“EXPOUNDING THE DOUBTFUL POINTS”
Wing Tek Lum
Published with Permission
by Bamboo Ridge Press (1987)
(Inspired by Frank Chin)
When I see a pineapple,
I do not think of an exotic fruit sliced in rings
to be served with ham,
more the summer jobs at the cannery
driving a forklift or packing wedges on the line.
When I hear the name “Duke,”
I envision someone other than that movie cowboy,
gravel-voiced, a true grit idol of the late night set;
instead I see a white-haired surfer by his long board,
palms so large, flashing smiles along the beach.

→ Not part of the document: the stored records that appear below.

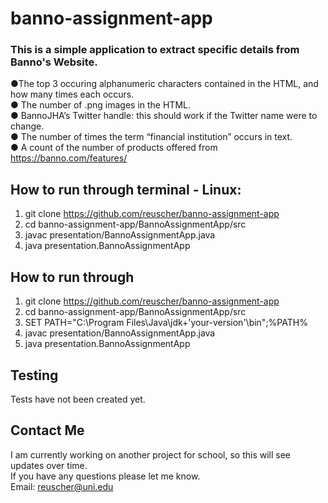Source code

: # banno-assignment-app
### This is a simple application to extract specific details from Banno's Website.<br /> 
●The top 3 occuring alphanumeric characters contained in the HTML, and how many times each occurs. <br />
● The number of .png images in the HTML.<br />
● BannoJHA’s Twitter handle: this should work if the Twitter name were to change.<br />
● The number of times the term “financial institution” occurs in text.<br />
● A count of the number of products offered from https://banno.com/features/<br />

## How to run through terminal - Linux:
1. git clone https://github.com/reuscher/banno-assignment-app
2. cd banno-assignment-app/BannoAssignmentApp/src
3. javac presentation/BannoAssignmentApp.java
4. java presentation.BannoAssignmentApp

## How to run through 
1. git clone https://github.com/reuscher/banno-assignment-app
2. cd banno-assignment-app/BannoAssignmentApp/src
3. SET PATH="C:\Program Files\Java\jdk+'your-version'\bin";%PATH%
4. javac presentation/BannoAssignmentApp.java
5. java presentation.BannoAssignmentApp
  
## Testing
Tests have not been created yet.

## Contact Me
I am currently working on another project for school, so this will see updates over time. <br />
If you have any questions please let me know.
<br />Email: reuscher@uni.edu
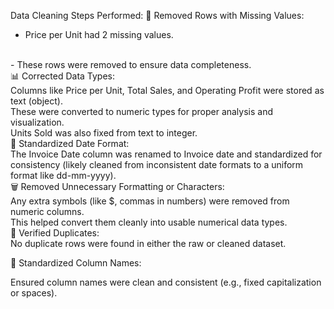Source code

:  Data Cleaning Steps Performed:
🧹 Removed Rows with Missing Values:
<br>
-  Price per Unit had 2 missing values.
<br>
-  These rows were removed to ensure data completeness.
<br>
📊 Corrected Data Types:
<br>
Columns like Price per Unit, Total Sales, and Operating Profit were stored as text (object).
<br>
These were converted to numeric types for proper analysis and visualization.
<br>
Units Sold was also fixed from text to integer.
<br>
📅 Standardized Date Format:
<br>
The Invoice Date column was renamed to Invoice date and standardized for consistency (likely cleaned from inconsistent date formats to a uniform format like dd-mm-yyyy).
<br>
🗑️ Removed Unnecessary Formatting or Characters:
<br>
Any extra symbols (like $, commas in numbers) were removed from numeric columns.
<br>
This helped convert them cleanly into usable numerical data types.
<br>
🔁 Verified Duplicates:
<br>
No duplicate rows were found in either the raw or cleaned dataset.

🧾 Standardized Column Names:

Ensured column names were clean and consistent (e.g., fixed capitalization or spaces).

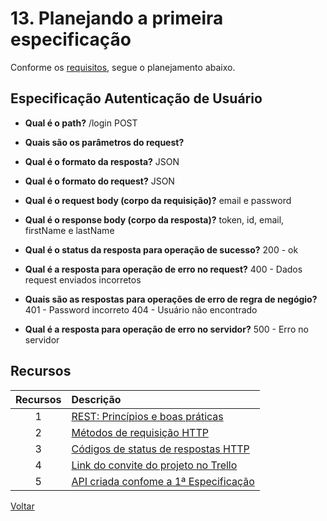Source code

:# 13. Planejando a primeira especificação

Conforme os [requisitos](requirements.md), segue o planejamento abaixo.

## Especificação Autenticação de Usuário

- **Qual é o path?**
  /login POST
- **Quais são os parâmetros do request?**
  
- **Qual é o formato da resposta?**
  JSON
- **Qual é  o formato do request?**
  JSON
- **Qual é o request body (corpo da requisição)?**
  email e password
- **Qual é o response body (corpo da resposta)?**
  token, id, email, firstName e lastName
- **Qual é o status da resposta para operação de sucesso?**
  200 - ok
- **Qual é a resposta para operação de erro no request?**
  400 -  Dados request enviados incorretos
- **Quais são as respostas para operações de erro de regra de negógio?**
  401 - Password incorreto
  404 - Usuário não encontrado
- **Qual é a resposta para operação de erro no servidor?**
  500 - Erro no servidor

## Recursos

| Recursos | Descrição |
| :---: | :--- |
|1| [REST: Princípios e boas práticas](https://blog.caelum.com.br/rest-principios-e-boas-praticas/)|
|2|[Métodos de requisição HTTP](https://developer.mozilla.org/pt-BR/docs/Web/HTTP/Methods)|
|3|[Códigos de status de respostas HTTP](https://developer.mozilla.org/pt-BR/docs/Web/HTTP/Status)
|4|[Link do convite do projeto no Trello](https://trello.com/invite/b/4eTU8iBJ/5ff76a13305f4b06d39fcf4e9c8b7bac/aprenda-a-criar-especifica%C3%A7%C3%B5es-de-apis-com-swagger-e-openap)
|5|[API criada confome a 1ª Especificação](../project-children-progress/especificacao_autenticacao_usuario.yml)

[Voltar](conteudo1.md)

When I think of a man-of-war,
it is not the name of a Triple Crown horse
pacing a stud farm that comes to mind first;
rather I picture the Portuguese kind
whose stings must be salved by rubbing sand.
When I use the word “packages,”
it is usually not a reference to the parcels
waiting for me at the post office,
rather the paper sacks I get
from the supermarket to lug my groceries home.

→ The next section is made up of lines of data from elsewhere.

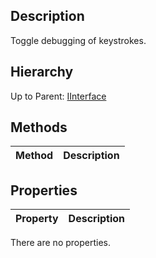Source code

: ## Description
Toggle debugging of keystrokes. 

## Hierarchy
Up to Parent: [IInterface](IInterface)

## Methods
| Method | Description |
| ------------- | ------------- |

## Properties
| Property | Description |
| ------------- | ------------- |
There are no properties.
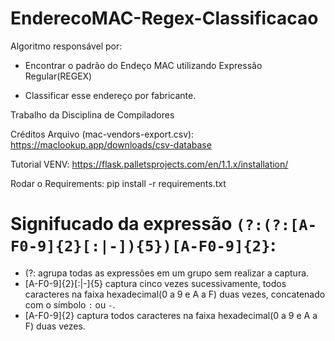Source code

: # EnderecoMAC-Regex-Classificacao

Algoritmo responsável por:

* Encontrar o padrão do Endeço MAC utilizando Expressão Regular(REGEX)

* Classificar esse endereço por fabricante.

Trabalho da Disciplina de Compiladores 
 
Créditos Arquivo (mac-vendors-export.csv): https://maclookup.app/downloads/csv-database

Tutorial VENV: https://flask.palletsprojects.com/en/1.1.x/installation/

Rodar o Requirements: pip install -r requirements.txt

# Signifucado da expressão `(?:(?:[A-F0-9]{2}[:|-]){5})[A-F0-9]{2}`:

* (?: agrupa todas as expressões em um grupo sem realizar a captura. 
* [A-F0-9]{2}[:|-]{5} captura cinco vezes sucessivamente, todos caracteres na faixa hexadecimal(0 a 9 e A a F) duas vezes,
    concatenado com o símbolo `:` ou `-`.
* [A-F0-9]{2} captura todos caracteres na faixa hexadecimal(0 a 9 e A a F) duas vezes.

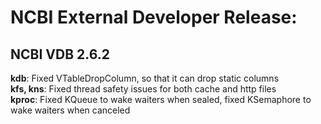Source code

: # NCBI External Developer Release:
## NCBI VDB 2.6.2

  **kdb**: Fixed VTableDropColumn, so that it can drop static columns  
  **kfs, kns**: Fixed thread safety issues for both cache and http files  
  **kproc**: Fixed KQueue to wake waiters when sealed, fixed KSemaphore to wake waiters when canceled  
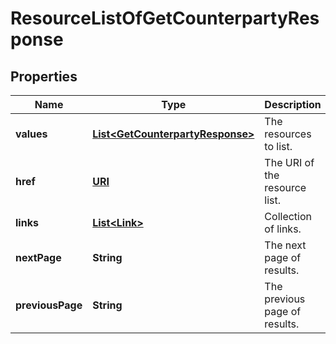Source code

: 

# ResourceListOfGetCounterpartyResponse

## Properties

Name | Type | Description | Notes
------------ | ------------- | ------------- | -------------
**values** | [**List&lt;GetCounterpartyResponse&gt;**](GetCounterpartyResponse.md) | The resources to list. | 
**href** | [**URI**](URI.md) | The URI of the resource list. |  [optional]
**links** | [**List&lt;Link&gt;**](Link.md) | Collection of links. |  [optional]
**nextPage** | **String** | The next page of results. |  [optional]
**previousPage** | **String** | The previous page of results. |  [optional]



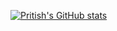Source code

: [![Pritish's GitHub stats](https://github-readme-stats.vercel.app/api?username=pritish384)](https://github.com/anuraghazra/github-readme-stats)
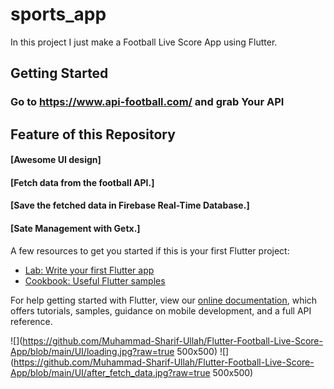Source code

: # sports_app

In this project I just make a Football Live Score App using Flutter.
## Getting Started

### Go to https://www.api-football.com/ and grab Your API

## Feature of this Repository
#### [Awesome UI design]
#### [Fetch data from the football API.]
#### [Save the fetched data in Firebase Real-Time Database.]
#### [Sate Management with Getx.]
 
A few resources to get you started if this is your first Flutter project:

- [Lab: Write your first Flutter app](https://flutter.dev/docs/get-started/codelab)
- [Cookbook: Useful Flutter samples](https://flutter.dev/docs/cookbook)

For help getting started with Flutter, view our
[online documentation](https://flutter.dev/docs), which offers tutorials,
samples, guidance on mobile development, and a full API reference.


![](https://github.com/Muhammad-Sharif-Ullah/Flutter-Football-Live-Score-App/blob/main/UI/loading.jpg?raw=true 500x500)
![](https://github.com/Muhammad-Sharif-Ullah/Flutter-Football-Live-Score-App/blob/main/UI/after_fetch_data.jpg?raw=true 500x500)

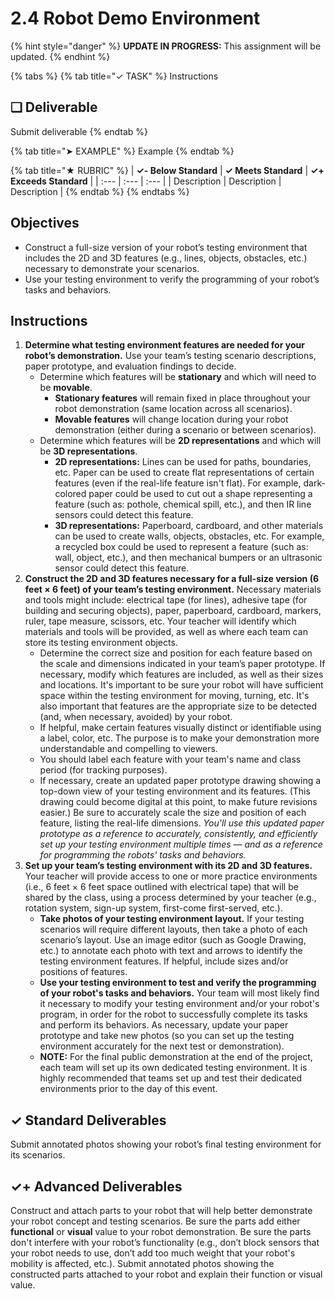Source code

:# 2.4 Robot Demo Environment

{% hint style="danger" %}
**UPDATE IN PROGRESS:** This assignment will be updated.
{% endhint %}

{% tabs %}
{% tab title="✓ TASK" %}
Instructions

## **❏ Deliverable**

Submit deliverable
{% endtab %}

{% tab title="➤ EXAMPLE" %}
Example
{% endtab %}

{% tab title="★ RUBRIC" %}
| **✓- Below Standard** | **✓ Meets Standard** | **✓+ Exceeds Standard** |
| :--- | :--- | :--- |
| Description | Description | Description |
{% endtab %}
{% endtabs %}

## Objectives

* Construct a full-size version of your robot’s testing environment that includes the 2D and 3D features \(e.g., lines, objects, obstacles, etc.\) necessary to demonstrate your scenarios.
* Use your testing environment to verify the programming of your robot’s tasks and behaviors.

## Instructions

1. **Determine what testing environment features are needed for your robot’s demonstration.** Use your team’s testing scenario descriptions, paper prototype, and evaluation findings to decide.
   * Determine which features will be **stationary** and which will need to be **movable**.
     * **Stationary features** will remain fixed in place throughout your robot demonstration \(same location across all scenarios\).
     * **Movable features** will change location during your robot demonstration \(either during a scenario or between scenarios\).
   * Determine which features will be **2D representations** and which will be **3D representations**.
     * **2D representations:**  Lines can be used for paths, boundaries, etc. Paper can be used to create flat representations of certain features \(even if the real-life feature isn't flat\).  For example, dark-colored paper could be used to cut out a shape representing a feature \(such as: pothole, chemical spill, etc.\), and then IR line sensors could detect this feature.
     * **3D representations:**  Paperboard, cardboard, and other materials can be used to create walls, objects, obstacles, etc. For example, a recycled box could be used to represent a feature \(such as:  wall, object, etc.\), and then mechanical bumpers or an ultrasonic sensor could detect this feature.
2. **Construct the 2D and 3D features necessary for a full-size version \(6 feet × 6 feet\) of your team’s testing environment.** Necessary materials and tools might include: electrical tape \(for lines\), adhesive tape \(for building and securing objects\), paper, paperboard, cardboard, markers, ruler, tape measure, scissors, etc. Your teacher will identify which materials and tools will be provided, as well as where each team can store its testing environment objects.
   * Determine the correct size and position for each feature based on the scale and dimensions indicated in your team’s paper prototype. If necessary, modify which features are included, as well as their sizes and locations. It's important to be sure your robot will have sufficient space within the testing environment for moving, turning, etc. It's also important that features are the appropriate size to be detected \(and, when necessary, avoided\) by your robot.
   * If helpful, make certain features visually distinct or  identifiable using a label, color, etc.  The purpose is to make your demonstration more understandable and compelling to viewers.
   * You should label each feature with your team's name and class period \(for tracking purposes\).
   * If necessary, create an updated paper prototype drawing showing a top-down view of your testing environment and its features. \(This drawing could become digital at this point, to make future revisions easier.\) Be sure to accurately scale the size and position of each feature, listing the real-life dimensions. _You'll use this updated paper prototype as a reference to accurately, consistently, and efficiently set up your testing environment multiple times — and as a reference for programming the robots' tasks and behaviors._
3. **Set up your team’s testing environment with its 2D and 3D features.** Your teacher will provide access to one or more practice environments \(i.e., 6 feet × 6 feet space outlined with electrical tape\) that will be shared by the class, using a process determined by your teacher \(e.g., rotation system, sign-up system, first-come first-served, etc.\).
   * **Take photos of your testing environment layout.** If your testing scenarios will require different layouts, then take a photo of each scenario’s layout. Use an image editor \(such as Google Drawing, etc.\) to annotate each photo with text and arrows to identify the testing environment features. If helpful, include sizes and/or positions of features.
   * **Use your testing environment to test and verify the programming of your robot's tasks and behaviors.** Your team will most likely find it necessary to modify your testing environment and/or your robot's program, in order for the robot to successfully complete its tasks and perform its behaviors. As necessary, update your paper prototype and take new photos \(so you can set up the testing environment accurately for the next test or demonstration\).
   * **NOTE:** For the final public demonstration at the end of the project, each team will set up its own dedicated testing environment. It is highly recommended that teams set up and test their dedicated environments prior to the day of this event.

## ✓ Standard Deliverables

Submit annotated photos showing your robot’s final testing environment for its scenarios.

## ✓+ Advanced Deliverables

Construct and attach parts to your robot that will help better demonstrate your robot concept and testing scenarios. Be sure the parts add either **functional** or **visual** value to your robot demonstration. Be sure the parts don't interfere with your robot’s functionality \(e.g., don’t block sensors that your robot needs to use, don’t add too much weight that your robot's mobility is affected, etc.\). Submit annotated photos showing the constructed parts attached to your robot and explain their function or visual value.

When I read the term “Jap,”
the image of a kamikaze pilot now turned to Sony exports
is not what I see;
mainly it is the Sand Island roundup and those old men
who still wince long after the 442nd has marched back.
When I think of Hawai‘i,
I do not fancy myself lolling under palm trees,
a backdrop of verdant cliffs, caressed by a balmy breeze;
instead I give thanks for classmates and our family graves,
this unique universe that we have called our home.
AN ALOHA ONLY I COULD FEEL
It was hot; there was little time.
We had come from so far away
without the certainty
that we could find him.
He had just returned from the fields
to avoid the noontime heat
and we arrived unannounced.
He was my father’s cousin,
of the branch that stayed behind.
I was not the first from our side
to visit him,
and we had corresponded before.
We talked about the usual things,
his crops, the factories
where his sons now worked,
the dead that were our common bond.
Maybe I was tired then,
from all the travelling,
for after a while
I did not know what else to say.
Here was an old man, darkly tanned,
whose whole world,
his daily life, his hopes and fears,
were so unlike mine.
What did he know of how I lived,
my business, all my learning?
And yet suddenly
something welled up in me,
a sense of pride, of being special,
that I belonged to him
and him to me,
that no one else would ever have,
an aloha only I could feel,
because of blood,
and of those dead we talked about
who loved and cared for him
just as they did for me.
Wing Tek Lum is a Honolulu businessman and poet. Bamboo Ridge Press has published his two collections of poetry, “Expounding the Doubtful Points” (1987) and “The Nanjing Massacre: Poems” (2012).